Doch das hilft natürlich nicht, wenn Säureblocker schaden, obwohl man sie gar nicht selbst einnimmt, sondern indirekt unter ihren Einfluss gerät. So greifen schwangere Frauen gerne in Selbstmedikation zu den Pumpenhemmern, weil der Fötus auf ihren Magen und dadurch Säure nach oben drückt. Doch das ist laut einer Studie der Universität Edinburgh offenbar keine so gute Idee, denn es steigert bei den Kindern das Asthmarisiko um bis zu 45 Prozent. Was vermutlich daran liegt, dass Magensäure nicht nur Keime, sondern auch allergene Substanzen aus dem Verkehr zieht - und dieser Allergieschutz wird durch die Pumpenhemmer unterdrückt.

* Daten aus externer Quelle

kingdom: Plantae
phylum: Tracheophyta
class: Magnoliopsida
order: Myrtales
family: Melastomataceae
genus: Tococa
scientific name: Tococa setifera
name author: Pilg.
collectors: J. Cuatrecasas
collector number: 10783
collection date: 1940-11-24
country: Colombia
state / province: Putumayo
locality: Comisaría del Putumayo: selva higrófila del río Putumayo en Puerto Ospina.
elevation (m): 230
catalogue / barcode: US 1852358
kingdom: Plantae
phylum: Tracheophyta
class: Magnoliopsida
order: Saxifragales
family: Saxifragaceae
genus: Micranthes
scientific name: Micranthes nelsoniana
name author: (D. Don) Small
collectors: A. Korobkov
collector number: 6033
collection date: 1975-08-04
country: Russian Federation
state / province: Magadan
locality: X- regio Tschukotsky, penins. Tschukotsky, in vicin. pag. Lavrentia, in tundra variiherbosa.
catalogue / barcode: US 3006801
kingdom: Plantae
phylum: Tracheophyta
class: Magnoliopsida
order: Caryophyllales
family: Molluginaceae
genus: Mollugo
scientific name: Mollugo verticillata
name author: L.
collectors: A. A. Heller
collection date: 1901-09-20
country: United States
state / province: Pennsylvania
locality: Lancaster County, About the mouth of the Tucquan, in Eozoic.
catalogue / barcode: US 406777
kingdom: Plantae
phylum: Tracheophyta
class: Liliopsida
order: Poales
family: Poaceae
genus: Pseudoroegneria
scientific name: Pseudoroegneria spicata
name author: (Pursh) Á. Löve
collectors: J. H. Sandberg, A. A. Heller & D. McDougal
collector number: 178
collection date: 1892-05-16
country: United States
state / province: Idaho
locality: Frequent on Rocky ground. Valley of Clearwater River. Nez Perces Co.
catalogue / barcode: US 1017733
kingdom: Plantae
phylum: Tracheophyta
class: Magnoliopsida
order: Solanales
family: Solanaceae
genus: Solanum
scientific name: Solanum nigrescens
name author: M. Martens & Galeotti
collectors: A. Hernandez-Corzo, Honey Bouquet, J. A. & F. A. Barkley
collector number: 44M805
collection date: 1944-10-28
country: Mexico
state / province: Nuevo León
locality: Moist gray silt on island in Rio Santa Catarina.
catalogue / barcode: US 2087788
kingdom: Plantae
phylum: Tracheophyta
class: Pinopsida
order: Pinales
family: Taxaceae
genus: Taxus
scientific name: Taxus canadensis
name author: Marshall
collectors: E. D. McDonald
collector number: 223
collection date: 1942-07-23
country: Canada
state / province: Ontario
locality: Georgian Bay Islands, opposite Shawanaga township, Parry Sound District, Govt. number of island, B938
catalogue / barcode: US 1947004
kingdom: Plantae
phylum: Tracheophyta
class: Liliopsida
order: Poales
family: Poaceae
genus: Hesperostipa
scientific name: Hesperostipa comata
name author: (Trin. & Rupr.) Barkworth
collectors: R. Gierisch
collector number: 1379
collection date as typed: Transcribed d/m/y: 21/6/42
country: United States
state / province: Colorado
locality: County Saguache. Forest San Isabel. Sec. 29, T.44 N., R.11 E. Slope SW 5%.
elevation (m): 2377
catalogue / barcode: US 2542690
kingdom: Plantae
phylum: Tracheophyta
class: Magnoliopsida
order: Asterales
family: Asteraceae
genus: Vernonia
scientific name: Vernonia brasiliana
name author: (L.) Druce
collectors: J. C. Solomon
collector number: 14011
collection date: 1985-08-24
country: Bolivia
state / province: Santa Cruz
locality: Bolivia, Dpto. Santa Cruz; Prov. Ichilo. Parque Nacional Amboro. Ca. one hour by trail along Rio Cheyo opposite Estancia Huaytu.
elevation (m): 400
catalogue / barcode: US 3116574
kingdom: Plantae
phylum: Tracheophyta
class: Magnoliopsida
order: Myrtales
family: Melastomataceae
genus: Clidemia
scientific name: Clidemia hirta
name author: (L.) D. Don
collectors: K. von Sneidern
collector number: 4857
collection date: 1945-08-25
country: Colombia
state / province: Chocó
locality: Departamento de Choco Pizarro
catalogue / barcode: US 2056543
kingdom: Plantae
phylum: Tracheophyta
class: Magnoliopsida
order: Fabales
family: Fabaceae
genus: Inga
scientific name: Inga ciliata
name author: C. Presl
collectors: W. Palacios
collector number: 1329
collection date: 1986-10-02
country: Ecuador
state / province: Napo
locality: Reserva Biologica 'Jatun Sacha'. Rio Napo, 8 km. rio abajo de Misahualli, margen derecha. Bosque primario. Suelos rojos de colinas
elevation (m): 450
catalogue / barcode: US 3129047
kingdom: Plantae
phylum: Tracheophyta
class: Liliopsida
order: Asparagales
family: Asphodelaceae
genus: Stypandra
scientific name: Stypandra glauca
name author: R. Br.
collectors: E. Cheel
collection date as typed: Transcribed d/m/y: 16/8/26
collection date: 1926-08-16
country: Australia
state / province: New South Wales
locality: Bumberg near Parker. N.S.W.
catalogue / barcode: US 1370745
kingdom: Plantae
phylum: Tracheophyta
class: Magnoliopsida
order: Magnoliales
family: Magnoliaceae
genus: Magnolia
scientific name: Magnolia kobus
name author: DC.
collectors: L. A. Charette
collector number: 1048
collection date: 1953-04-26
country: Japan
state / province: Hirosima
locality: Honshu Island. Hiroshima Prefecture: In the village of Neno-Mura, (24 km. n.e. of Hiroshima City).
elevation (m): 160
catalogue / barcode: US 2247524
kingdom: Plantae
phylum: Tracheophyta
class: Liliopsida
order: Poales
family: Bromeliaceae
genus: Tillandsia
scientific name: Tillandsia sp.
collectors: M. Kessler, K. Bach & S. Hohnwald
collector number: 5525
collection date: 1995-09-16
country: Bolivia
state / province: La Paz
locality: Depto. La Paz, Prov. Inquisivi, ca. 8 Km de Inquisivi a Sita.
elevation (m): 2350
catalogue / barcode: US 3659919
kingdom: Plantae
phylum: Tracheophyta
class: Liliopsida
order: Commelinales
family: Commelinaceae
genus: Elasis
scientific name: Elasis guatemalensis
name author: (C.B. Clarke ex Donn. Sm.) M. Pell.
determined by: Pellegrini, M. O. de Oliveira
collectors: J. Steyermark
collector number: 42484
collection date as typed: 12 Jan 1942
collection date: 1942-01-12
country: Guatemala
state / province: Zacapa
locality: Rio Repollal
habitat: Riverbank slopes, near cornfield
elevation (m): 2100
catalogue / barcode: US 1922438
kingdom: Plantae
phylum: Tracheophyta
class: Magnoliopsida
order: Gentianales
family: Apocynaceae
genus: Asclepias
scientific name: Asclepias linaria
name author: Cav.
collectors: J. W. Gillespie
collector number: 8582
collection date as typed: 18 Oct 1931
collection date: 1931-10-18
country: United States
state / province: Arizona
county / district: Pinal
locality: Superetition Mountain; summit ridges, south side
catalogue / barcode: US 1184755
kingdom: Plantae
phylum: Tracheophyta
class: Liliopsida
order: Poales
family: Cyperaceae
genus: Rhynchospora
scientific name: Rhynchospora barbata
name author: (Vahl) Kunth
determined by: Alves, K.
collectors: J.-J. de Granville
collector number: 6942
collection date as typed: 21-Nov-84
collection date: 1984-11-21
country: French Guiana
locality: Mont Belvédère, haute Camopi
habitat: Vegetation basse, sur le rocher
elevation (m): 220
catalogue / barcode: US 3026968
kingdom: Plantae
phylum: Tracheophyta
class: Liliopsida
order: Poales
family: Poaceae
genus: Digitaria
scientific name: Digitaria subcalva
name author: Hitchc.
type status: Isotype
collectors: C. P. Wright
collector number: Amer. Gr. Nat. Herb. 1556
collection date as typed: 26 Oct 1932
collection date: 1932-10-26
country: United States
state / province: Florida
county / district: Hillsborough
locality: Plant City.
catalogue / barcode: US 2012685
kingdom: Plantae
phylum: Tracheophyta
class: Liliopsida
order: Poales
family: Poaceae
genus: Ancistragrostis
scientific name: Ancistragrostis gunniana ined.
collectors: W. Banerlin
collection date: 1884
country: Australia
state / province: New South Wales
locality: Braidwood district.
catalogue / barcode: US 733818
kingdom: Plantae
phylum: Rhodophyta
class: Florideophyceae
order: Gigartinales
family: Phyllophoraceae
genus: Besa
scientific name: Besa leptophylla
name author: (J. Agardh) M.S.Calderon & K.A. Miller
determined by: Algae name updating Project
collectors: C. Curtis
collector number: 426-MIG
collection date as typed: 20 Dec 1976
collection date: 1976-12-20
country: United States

Damit nicht genug. Denn laut einer dänischen Studie an rund 21.000 Patienten begünstigen Säureblocker auch einen ungesunden Lebensstil, was die Wirkung der Tabletten aushebeln kann. Weil sie, wie Studienleiter Frederik Hvid-Jensen von der Uniklinik Aarhus warnt, für eine "Scheinsicherheit" sorgen, in deren Folge "notwendige Verhaltensänderungen ausbleiben". So konnten die dänischen Forscher beobachten, dass ausgerechnet jene Reflux-Patienten, die einen Pumpenhemmer einnehmen, mehr rauchen, mehr Fette im Speiseplan haben und mehr Übergewicht auf die Waage bringen. Sie verfahren also nach dem Muster: Warum auf einen gesunden Lebensstil achten, wenn doch die Pillen das Problem für mich erledigen?

Im Endeffekt sorgt diese "Strategie" jedoch dafür, dass die Reflux-Probleme trotz des Säureblockers oft bestehen bleiben. Oder sich sogar zusätzliche Krankheiten einstellen. So hat jetzt das Deutsche Zentrum für Neurodegenerative Erkrankungen ermittelt: Wer Säureblocker einnimmt, wird im Alter eher von Demenz heimgesucht. Darauf weist eine aktuelle Studie hin, die in "Jama Neurology" erschien. Ein Beweis für eine Kausalität steht allerdings noch aus.